**PROBLEMA A**
Segundo o trecho do documento, em que data e em que lugar o presidente disse "Querem acabar com a mídia que tenho a meu favor!"?

**TRECHO DO DOCUMENTO**
★ ★ ★ ★

O “cancelamento” estatal vem junto com o Estado “lacrador”. Expliquemos o adjetivo. Entre os adictos das redes, o termo “lacração” se refere àquele post ou àquela atitude performática que “causa”, mas “causa” muito, tipo “causa” assim demais, cara, você não tem ideia, e fere outras pessoas, mas, tipo assim, tudo bem. E daí? (Essa interrogação cairia bem de epitáfio.) O que conta é “lacrar”, tá ligado? O Estado “lacrador”, pilotado por “lacradores”, desconhece a diferença entre “curti” e “voto aprovado”. Lacra. Cancela.
Falando em diferenças não percebidas, o presidente não capta a que existe entre um gabinete clandestino que distribui calúnias anônimas e um órgão de imprensa registrado em cartório, que recolhe impostos, tem endereço certo e um diretor de redação com nome e CPF. Não é que, por motivações ideológicas, ele negue a distinção. Ele simplesmente não a alcança.
Em 28 de maio de 2020, na entrada do Palácio da Alvorada, quando protestou contra o inquérito do Supremo Tribunal Federal que desbaratou uma indústria ilegal de fake news e discursos de ódio, o presidente, sem querer, confessou que não tem ideia dessa diferença essencial para a democracia: “Querem acabar com a mídia que tenho a meu favor!”.
O governante brasileiro acha que as fake news são uma “mídia” como qualquer outra – e como usa as palavras “mídia” e “imprensa” como sinônimas, fica evidente: não consegue distinguir entre a mentira e a verdade factual, assim como não aprendeu o que separa a ditadura da democracia. Para ele, só o que conta é a histeria das redes e suas milícias digitais. Adeus, República. #cancelamentoestatal.

★ ★ ★ ★

**DADOS FORNECIDOS**

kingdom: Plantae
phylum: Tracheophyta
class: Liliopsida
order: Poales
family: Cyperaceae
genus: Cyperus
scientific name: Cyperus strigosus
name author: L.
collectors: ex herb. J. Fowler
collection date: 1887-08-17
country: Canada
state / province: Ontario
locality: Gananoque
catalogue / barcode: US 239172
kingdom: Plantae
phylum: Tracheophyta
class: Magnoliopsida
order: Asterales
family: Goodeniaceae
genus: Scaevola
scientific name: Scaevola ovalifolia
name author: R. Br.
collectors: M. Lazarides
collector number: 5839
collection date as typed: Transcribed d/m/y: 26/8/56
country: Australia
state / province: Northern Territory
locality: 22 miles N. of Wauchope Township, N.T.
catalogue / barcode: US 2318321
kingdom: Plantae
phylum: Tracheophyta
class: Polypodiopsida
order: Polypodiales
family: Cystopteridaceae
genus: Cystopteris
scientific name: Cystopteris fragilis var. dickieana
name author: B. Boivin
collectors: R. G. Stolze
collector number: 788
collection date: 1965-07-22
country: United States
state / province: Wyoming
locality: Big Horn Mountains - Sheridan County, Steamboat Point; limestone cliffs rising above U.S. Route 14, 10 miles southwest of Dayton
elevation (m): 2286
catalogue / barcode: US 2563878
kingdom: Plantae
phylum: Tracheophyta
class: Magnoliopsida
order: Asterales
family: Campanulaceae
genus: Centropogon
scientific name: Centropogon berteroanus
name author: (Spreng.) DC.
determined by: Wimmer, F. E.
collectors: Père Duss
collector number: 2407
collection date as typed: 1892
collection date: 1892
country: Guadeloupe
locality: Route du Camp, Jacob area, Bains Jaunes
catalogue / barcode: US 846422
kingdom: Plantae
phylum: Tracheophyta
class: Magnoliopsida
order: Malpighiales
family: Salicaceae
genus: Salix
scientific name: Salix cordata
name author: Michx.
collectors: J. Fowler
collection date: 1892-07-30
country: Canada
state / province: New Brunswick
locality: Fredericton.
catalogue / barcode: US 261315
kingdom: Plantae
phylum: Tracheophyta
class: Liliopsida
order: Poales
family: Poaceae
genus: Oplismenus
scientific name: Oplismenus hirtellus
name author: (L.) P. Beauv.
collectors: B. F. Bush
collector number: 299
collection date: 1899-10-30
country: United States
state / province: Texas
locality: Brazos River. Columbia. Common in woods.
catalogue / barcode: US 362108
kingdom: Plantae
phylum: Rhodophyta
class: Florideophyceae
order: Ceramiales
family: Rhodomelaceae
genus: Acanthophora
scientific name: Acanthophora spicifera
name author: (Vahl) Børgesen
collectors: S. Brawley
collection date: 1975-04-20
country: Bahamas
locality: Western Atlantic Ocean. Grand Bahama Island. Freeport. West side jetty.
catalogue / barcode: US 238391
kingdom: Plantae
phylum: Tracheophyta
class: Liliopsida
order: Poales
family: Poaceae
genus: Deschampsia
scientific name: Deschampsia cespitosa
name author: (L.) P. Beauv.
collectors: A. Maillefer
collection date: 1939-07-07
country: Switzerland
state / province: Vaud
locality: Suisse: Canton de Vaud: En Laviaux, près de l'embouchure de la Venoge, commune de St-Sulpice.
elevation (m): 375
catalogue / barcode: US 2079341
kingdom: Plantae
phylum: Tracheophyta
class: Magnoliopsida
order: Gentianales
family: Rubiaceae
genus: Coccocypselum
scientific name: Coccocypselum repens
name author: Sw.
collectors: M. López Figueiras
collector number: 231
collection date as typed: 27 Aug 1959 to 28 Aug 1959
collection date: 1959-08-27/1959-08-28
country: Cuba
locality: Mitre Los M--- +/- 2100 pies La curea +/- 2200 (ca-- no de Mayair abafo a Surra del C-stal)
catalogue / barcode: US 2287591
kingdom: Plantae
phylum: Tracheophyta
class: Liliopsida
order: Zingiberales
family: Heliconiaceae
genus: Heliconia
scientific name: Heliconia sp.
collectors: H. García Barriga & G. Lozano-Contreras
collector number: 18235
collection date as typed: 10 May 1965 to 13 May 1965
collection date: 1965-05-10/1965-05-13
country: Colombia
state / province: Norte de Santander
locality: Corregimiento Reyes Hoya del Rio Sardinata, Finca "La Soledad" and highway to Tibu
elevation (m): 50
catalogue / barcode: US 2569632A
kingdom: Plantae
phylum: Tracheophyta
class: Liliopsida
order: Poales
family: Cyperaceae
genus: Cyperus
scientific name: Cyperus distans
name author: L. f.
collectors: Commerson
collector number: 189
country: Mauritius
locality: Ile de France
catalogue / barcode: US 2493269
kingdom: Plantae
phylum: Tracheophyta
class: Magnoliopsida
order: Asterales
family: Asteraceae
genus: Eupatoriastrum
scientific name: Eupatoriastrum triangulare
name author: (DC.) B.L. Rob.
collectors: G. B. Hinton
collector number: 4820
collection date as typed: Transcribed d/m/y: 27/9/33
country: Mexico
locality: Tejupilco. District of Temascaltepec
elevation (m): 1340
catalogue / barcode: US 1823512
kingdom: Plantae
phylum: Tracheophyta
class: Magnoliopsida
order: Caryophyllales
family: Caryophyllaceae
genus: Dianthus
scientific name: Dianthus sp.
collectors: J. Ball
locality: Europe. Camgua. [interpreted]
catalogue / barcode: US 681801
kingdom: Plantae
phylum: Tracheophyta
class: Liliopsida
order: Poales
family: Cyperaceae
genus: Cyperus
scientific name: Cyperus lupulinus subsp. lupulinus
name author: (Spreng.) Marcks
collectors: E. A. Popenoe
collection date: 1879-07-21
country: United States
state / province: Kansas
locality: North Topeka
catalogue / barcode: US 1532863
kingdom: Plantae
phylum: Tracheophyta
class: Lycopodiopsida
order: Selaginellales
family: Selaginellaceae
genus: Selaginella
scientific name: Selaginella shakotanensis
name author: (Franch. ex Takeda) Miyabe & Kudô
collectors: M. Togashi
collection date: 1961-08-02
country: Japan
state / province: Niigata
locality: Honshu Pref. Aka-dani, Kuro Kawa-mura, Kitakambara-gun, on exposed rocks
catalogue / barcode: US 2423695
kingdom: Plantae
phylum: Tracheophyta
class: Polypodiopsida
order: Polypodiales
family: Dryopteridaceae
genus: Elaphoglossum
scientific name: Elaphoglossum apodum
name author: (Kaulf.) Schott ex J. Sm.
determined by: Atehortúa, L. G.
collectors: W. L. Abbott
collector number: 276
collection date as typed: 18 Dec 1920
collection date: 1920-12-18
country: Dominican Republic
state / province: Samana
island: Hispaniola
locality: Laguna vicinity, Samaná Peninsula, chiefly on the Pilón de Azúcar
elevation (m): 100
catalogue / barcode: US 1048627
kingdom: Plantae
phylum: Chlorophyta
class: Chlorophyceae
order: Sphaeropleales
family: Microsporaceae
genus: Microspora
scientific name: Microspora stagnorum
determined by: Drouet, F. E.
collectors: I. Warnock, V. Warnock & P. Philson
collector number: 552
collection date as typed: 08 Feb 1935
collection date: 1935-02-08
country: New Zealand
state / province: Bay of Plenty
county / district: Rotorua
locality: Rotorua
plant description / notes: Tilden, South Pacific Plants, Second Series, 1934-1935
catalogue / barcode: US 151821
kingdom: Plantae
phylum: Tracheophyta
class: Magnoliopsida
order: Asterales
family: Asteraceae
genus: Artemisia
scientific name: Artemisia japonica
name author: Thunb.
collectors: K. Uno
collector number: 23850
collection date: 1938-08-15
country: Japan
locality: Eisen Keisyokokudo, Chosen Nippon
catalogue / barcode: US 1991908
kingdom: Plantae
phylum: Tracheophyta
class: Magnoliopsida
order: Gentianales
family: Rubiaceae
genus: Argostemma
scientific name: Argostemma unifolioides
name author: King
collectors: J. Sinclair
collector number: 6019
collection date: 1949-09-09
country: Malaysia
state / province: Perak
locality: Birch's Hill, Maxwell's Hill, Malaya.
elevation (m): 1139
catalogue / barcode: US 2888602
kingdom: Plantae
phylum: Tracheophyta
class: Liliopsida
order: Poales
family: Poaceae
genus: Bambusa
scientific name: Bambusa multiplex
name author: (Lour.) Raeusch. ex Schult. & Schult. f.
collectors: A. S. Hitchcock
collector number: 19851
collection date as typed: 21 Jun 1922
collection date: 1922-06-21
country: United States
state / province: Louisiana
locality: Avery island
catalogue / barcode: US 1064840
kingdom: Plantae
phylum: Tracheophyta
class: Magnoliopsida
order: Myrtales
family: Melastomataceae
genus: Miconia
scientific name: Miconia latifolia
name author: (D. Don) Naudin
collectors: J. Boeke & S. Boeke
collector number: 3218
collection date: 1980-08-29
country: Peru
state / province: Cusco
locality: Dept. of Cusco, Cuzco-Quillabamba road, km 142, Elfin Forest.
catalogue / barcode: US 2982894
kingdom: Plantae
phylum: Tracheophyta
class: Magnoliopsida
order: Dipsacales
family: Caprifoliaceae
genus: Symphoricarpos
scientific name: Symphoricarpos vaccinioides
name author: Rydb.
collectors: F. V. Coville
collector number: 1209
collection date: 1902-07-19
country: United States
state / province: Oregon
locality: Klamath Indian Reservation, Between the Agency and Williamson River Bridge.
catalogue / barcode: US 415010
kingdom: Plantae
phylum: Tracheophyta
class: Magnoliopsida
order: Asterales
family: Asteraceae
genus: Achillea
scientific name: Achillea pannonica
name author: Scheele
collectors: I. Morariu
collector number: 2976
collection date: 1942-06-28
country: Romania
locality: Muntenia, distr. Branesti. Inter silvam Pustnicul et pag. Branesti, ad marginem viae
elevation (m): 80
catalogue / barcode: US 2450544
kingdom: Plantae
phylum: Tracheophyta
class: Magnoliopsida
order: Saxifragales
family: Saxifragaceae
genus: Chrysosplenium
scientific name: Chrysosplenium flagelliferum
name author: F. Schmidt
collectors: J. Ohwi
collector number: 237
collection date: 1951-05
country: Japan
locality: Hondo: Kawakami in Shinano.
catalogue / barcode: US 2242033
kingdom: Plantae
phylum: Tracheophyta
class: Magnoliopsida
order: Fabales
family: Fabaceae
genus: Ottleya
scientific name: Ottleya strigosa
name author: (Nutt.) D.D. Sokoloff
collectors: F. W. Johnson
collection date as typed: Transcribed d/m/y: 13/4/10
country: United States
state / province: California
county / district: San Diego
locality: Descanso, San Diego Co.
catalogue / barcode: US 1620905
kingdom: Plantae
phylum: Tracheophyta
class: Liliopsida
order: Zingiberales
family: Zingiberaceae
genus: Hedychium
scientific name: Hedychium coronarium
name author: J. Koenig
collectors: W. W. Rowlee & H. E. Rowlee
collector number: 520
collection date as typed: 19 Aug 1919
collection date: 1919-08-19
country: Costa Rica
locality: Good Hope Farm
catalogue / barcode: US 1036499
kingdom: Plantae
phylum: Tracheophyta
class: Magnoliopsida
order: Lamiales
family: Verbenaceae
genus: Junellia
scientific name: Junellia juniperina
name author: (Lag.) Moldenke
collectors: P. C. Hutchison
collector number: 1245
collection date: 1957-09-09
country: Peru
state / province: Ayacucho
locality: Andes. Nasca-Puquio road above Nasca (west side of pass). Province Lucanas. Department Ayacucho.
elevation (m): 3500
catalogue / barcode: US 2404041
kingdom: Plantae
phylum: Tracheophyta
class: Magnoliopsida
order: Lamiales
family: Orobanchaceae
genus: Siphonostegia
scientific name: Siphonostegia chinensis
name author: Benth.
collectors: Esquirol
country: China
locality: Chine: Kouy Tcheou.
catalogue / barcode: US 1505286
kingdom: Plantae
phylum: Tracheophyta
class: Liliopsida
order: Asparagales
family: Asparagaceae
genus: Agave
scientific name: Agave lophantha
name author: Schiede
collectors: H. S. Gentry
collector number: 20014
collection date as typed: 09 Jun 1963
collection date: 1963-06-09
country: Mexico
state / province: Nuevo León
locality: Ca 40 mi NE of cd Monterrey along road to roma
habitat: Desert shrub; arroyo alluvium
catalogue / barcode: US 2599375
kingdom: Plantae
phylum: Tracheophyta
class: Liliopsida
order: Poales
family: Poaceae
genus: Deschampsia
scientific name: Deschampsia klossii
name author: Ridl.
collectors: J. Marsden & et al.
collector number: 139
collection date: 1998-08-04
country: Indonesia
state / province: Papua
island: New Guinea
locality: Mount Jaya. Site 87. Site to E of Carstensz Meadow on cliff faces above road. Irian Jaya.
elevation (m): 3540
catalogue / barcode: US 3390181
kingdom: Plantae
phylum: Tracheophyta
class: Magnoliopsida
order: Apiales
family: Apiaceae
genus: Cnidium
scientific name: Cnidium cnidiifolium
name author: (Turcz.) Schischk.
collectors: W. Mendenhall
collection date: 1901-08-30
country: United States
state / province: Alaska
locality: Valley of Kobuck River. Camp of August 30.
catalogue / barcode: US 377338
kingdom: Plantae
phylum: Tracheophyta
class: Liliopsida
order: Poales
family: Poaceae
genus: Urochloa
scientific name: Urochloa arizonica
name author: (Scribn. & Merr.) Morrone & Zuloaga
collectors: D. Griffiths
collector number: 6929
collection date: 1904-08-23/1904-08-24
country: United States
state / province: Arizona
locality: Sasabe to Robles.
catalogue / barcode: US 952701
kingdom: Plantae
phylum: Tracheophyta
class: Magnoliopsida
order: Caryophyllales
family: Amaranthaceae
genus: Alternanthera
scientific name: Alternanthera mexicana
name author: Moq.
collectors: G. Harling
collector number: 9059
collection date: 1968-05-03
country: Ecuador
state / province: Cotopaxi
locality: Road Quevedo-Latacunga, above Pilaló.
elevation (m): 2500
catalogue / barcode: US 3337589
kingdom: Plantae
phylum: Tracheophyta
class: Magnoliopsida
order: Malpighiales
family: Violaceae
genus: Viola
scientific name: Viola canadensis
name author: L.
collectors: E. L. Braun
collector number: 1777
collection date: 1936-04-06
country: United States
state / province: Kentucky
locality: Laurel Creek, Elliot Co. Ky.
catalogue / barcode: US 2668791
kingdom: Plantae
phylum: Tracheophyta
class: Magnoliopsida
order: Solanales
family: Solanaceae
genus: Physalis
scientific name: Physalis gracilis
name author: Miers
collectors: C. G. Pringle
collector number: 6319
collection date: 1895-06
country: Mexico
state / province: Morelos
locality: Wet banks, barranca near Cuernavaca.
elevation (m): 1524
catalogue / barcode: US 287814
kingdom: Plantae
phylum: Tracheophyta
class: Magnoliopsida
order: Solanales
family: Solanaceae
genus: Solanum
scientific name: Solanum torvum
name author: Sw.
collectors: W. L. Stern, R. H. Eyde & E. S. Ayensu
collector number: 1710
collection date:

★ ★ ★ ★

**PROBLEMA B**
Converta em tabela Markdown tudo o que vai da linha dos registros que contém "name author: (Turcz.) Schischk." até o fim dos registros, com o número da linha na coluna n e o texto na coluna Linha. Deixe de fora as linhas em branco.

**RESULTADO A**
Em 28 de maio de 2020, na entrada do Palácio da Alvorada.

**RESULTADO B**
| n | Linha |
|---|---|
| 1 | name author: (Turcz.) Schischk. |
| 2 | collectors: W. Mendenhall |
| 3 | collection date: 1901-08-30 |
| 4 | country: United States |
| 5 | state / province: Alaska |
| 6 | locality: Valley of Kobuck River. Camp of August 30. |
| 7 | catalogue / barcode: US 377338 |
| 8 | kingdom: Plantae |
| 9 | phylum: Tracheophyta |
| 10 | class: Liliopsida |
| 11 | order: Poales |
| 12 | family: Poaceae |
| 13 | genus: Urochloa |
| 14 | scientific name: Urochloa arizonica |
| 15 | name author: (Scribn. & Merr.) Morrone & Zuloaga |
| 16 | collectors: D. Griffiths |
| 17 | collector number: 6929 |
| 18 | collection date: 1904-08-23/1904-08-24 |
| 19 | country: United States |
| 20 | state / province: Arizona |
| 21 | locality: Sasabe to Robles. |
| 22 | catalogue / barcode: US 952701 |
| 23 | kingdom: Plantae |
| 24 | phylum: Tracheophyta |
| 25 | class: Magnoliopsida |
| 26 | order: Caryophyllales |
| 27 | family: Amaranthaceae |
| 28 | genus: Alternanthera |
| 29 | scientific name: Alternanthera mexicana |
| 30 | name author: Moq. |
| 31 | collectors: G. Harling |
| 32 | collector number: 9059 |
| 33 | collection date: 1968-05-03 |
| 34 | country: Ecuador |
| 35 | state / province: Cotopaxi |
| 36 | locality: Road Quevedo-Latacunga, above Pilaló. |
| 37 | elevation (m): 2500 |
| 38 | catalogue / barcode: US 3337589 |
| 39 | kingdom: Plantae |
| 40 | phylum: Tracheophyta |
| 41 | class: Magnoliopsida |
| 42 | order: Malpighiales |
| 43 | family: Violaceae |
| 44 | genus: Viola |
| 45 | scientific name: Viola canadensis |
| 46 | name author: L. |
| 47 | collectors: E. L. Braun |
| 48 | collector number: 1777 |
| 49 | collection date: 1936-04-06 |
| 50 | country: United States |
| 51 | state / province: Kentucky |
| 52 | locality: Laurel Creek, Elliot Co. Ky. |
| 53 | catalogue / barcode: US 2668791 |
| 54 | kingdom: Plantae |
| 55 | phylum: Tracheophyta |
| 56 | class: Magnoliopsida |
| 57 | order: Solanales |
| 58 | family: Solanaceae |
| 59 | genus: Physalis |
| 60 | scientific name: Physalis gracilis |
| 61 | name author: Miers |
| 62 | collectors: C. G. Pringle |
| 63 | collector number: 6319 |
| 64 | collection date: 1895-06 |
| 65 | country: Mexico |
| 66 | state / province: Morelos |
| 67 | locality: Wet banks, barranca near Cuernavaca. |
| 68 | elevation (m): 1524 |
| 69 | catalogue / barcode: US 287814 |
| 70 | kingdom: Plantae |
| 71 | phylum: Tracheophyta |
| 72 | class: Magnoliopsida |
| 73 | order: Solanales |
| 74 | family: Solanaceae |
| 75 | genus: Solanum |
| 76 | scientific name: Solanum torvum |
| 77 | name author: Sw. |
| 78 | collectors: W. L. Stern, R. H. Eyde & E. S. Ayensu |
| 79 | collector number: 1710 |
| 80 | collection date: |